Auch außerhalb des Förderprogrammes sind neue Ladenlokale bezogen worden. In der Hauptstraße 8 befinden sich die neuen Büros des Wohnverbund Marsberg des Landschaftsverbandes Westfalen-Lippe (LWL). Das Sanitätshaus Seidel erweitert seine Räumlichkeiten und eröffnet ein weiteres Ladenlokal in der Hauptstraße 5. Zudem hat ein Shisha- und Handyzubehör Ladengeschäft "Akophone" bereits eröffnet und das Hörakustikgeschäft Scholand am Paderborner Tor befindet sich in der Vorbereitung.
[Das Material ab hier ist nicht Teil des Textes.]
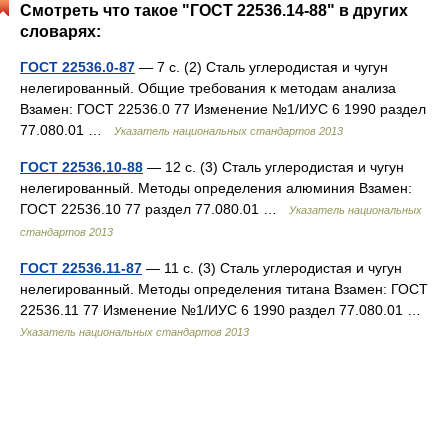
Смотреть что такое "ГОСТ 22536.14-88" в других
словарях:
ГОСТ 22536.0-87
— 7 с. (2) Сталь углеродистая и чугун
нелегированный. Общие требования к методам анализа
Взамен: ГОСТ 22536.0 77 Изменение №1/ИУС 6 1990 раздел
77.080.01 …
Указатель национальных стандартов 2013
ГОСТ 22536.10-88
— 12 с. (3) Сталь углеродистая и чугун
нелегированный. Методы определения алюминия Взамен:
ГОСТ 22536.10 77 раздел 77.080.01 …
Указатель национальных
стандартов 2013
ГОСТ 22536.11-87
— 11 с. (3) Сталь углеродистая и чугун
нелегированный. Методы определения титана Взамен: ГОСТ
22536.11 77 Изменение №1/ИУС 6 1990 раздел 77.080.01 …
Указатель национальных стандартов 2013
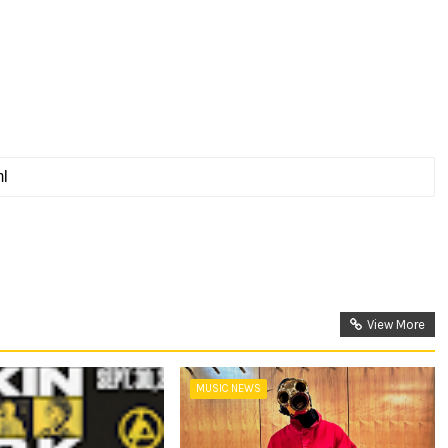
View More
MUSIC NEWS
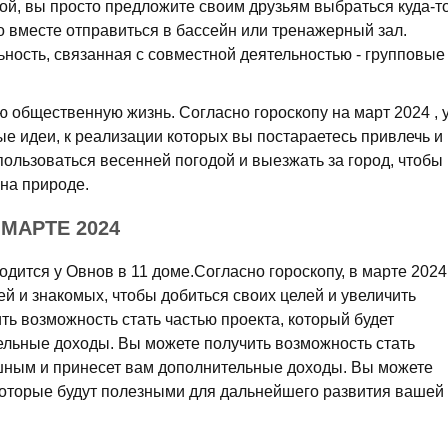
ой, вы просто предложите своим друзьям выбраться куда-т
го вместе отправиться в бассейн или тренажерный зал.
ность, связанная с совместной деятельностью - групповые
ю общественную жизнь. Согласно гороскопу на март 2024 , 
ые идеи, к реализации которых вы постараетесь привлечь и
пользоваться весенней погодой и выезжать за город, чтобы
на природе.
МАРТЕ 2024
одится у Овнов в 11 доме.Согласно гороскопу, в марте 2024
й и знакомых, чтобы добиться своих целей и увеличить
ть возможность стать частью проекта, который будет
льные доходы. Вы можете получить возможность стать
ешным и принесет вам дополнительные доходы. Вы можете
которые будут полезными для дальнейшего развития вашей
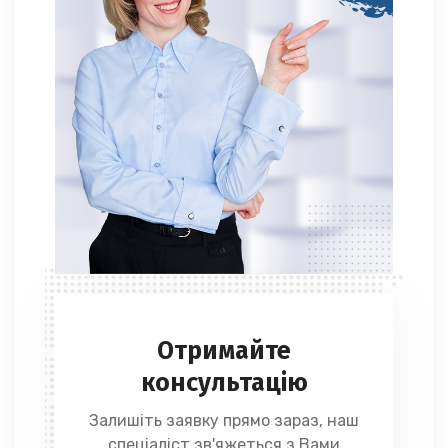
Отримайте
консультацію
Залишіть заявку прямо зараз, наш
спеціаліст зв'яжеться з Вами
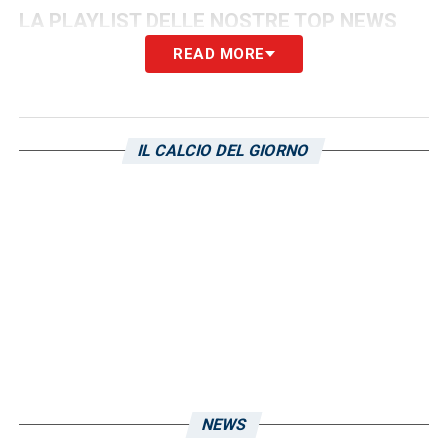
LA PLAYLIST DELLE NOSTRE TOP NEWS
READ MORE
IL CALCIO DEL GIORNO
NEWS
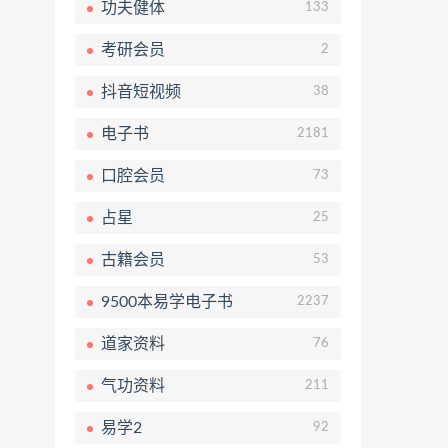
功夫健体
133
考研会员
2
抖音短视频
38
电子书
2181
口腔会员
73
占星
25
古籍会员
53
9500本易学电子书
2237
道家资料
76
气功资料
211
易学2
92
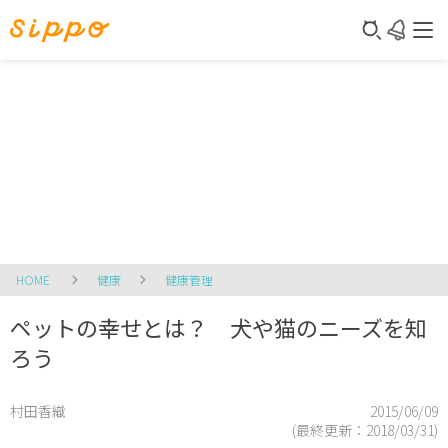
HOME
健康
健康管理
ペットの幸せとは？ 犬や猫のニーズを知
ろう
村田香織
2015/06/09
(最終更新：
2018/03/31
)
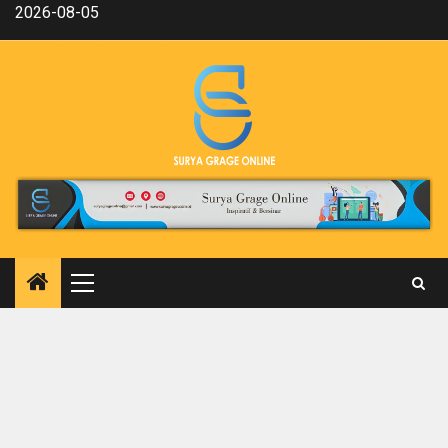
Skip
2026-08-05
to
content
Primary
Menu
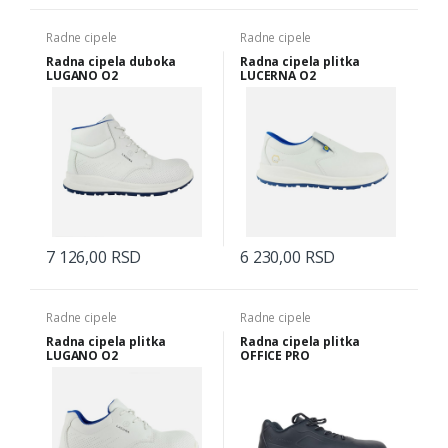
Radne cipele
Radne cipele
Radna cipela duboka
Radna cipela plitka
LUGANO O2
LUCERNA O2
7 126,00 RSD
6 230,00 RSD
Radne cipele
Radne cipele
Radna cipela plitka
Radna cipela plitka
LUGANO O2
OFFICE PRO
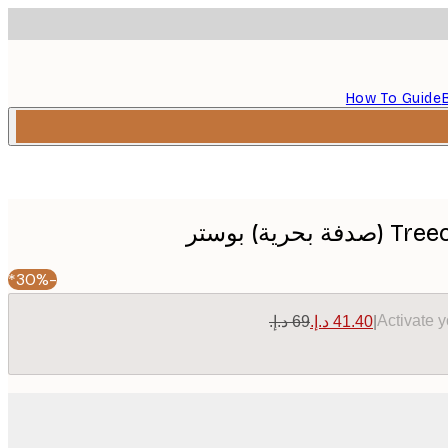
How To Guide
رية) بوستر
-30%*
Activate 
|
Das Förderprogramm bietet noch Kapazitäten. „Wir möchten uns auch auf den nächsten Aufruf des Landes bewerben um neue Fördermittel zu generieren“, erklärt Wirtschaftsförderer Spönlein. „Es liegen noch einige Anfragen vor und daher erwarten wir noch weitere Verträge in diesem Jahr.“

Das Sofortprogramm bietet in vielen Bereichen einen erleichterten Einstieg in das Geschäftsleben. Im Bereich der Gastronomie wäre das ehemalige Szenario (Hauptstraße 12 - rechtes Ladenlokal mit ca. 160 Quadratmetern) ein attraktiver Einstieg für eine abendliche Bar. „Die Geschäftsräume sind bereits eingerichtet und neue Betreiber würden direkt vom Förderprogramm profitieren“, wirbt Spönlein für eine Bar. Die Lokalität befinde sich in einer hervorragenden Lage in direkter Nachbarschaft zu weiteren Gastronomien und Bars wie dem El Greco, Pfeffermintz, Time Out, Warboz und Kenzo. "Die Innenstadt attraktiver zu gestalten ist eines der erklärten Ziele, die ich vorantreiben möchte und daher arbeiten wir mit vielen verschiedenen Instrumenten daran, die Aufenthaltsqualität zu steigern“, unterstreicht Bürgermeister Tobias Scherf. „Neben dem Förderprogramm zur Anmietung der Innenstadt wird auch für die langfristige Zielsetzung an einem Integrierten Stadtentwicklungskonzept gearbeitet, um Warburg für eine nachhaltige Zukunft zu positionieren.“


Ansprechpartner für Interessenten und Immobilieneigentümer zum Förderprogramm: Wirtschaftsförderung Warburg; Sören Spönlein; Tel. 05641/921 302; E-Mail: s.spoenlein@warburg.de.

Gefördert werden können 
a) Einzelhandels-Startups (Popup-Stores) und Gastronomie-Startups; b) Dienstleistungsgewerbe mit Publikumsverkehr; c) Direktverkauf landwirtschaftlicher Produkte; d) neue Angebote von Lieferservices/ Verteilstationen; e) Showrooms des regionalen Online-Handels; f) kulturwirtschaftliche Nutzungen; g) bürgerschaftliche und nachbarschaftliche (wohn-affine) Nutzungen (Repair-Cafés, Räume für Initiativen etc.); h) Bildungsangebote und Kinderbetreuung; i) Nutzungen zur Ermöglichung von neuen Mobilitätslösungen (zum Beispiel Fahrradabstellflächen mit E-Ladestationen). Die max. Förderdauer beträgt zwei Jahre. Mieter dürfen auf eine Reduzierung der Altmiete zwischen 60 und 80 Prozent hoffen.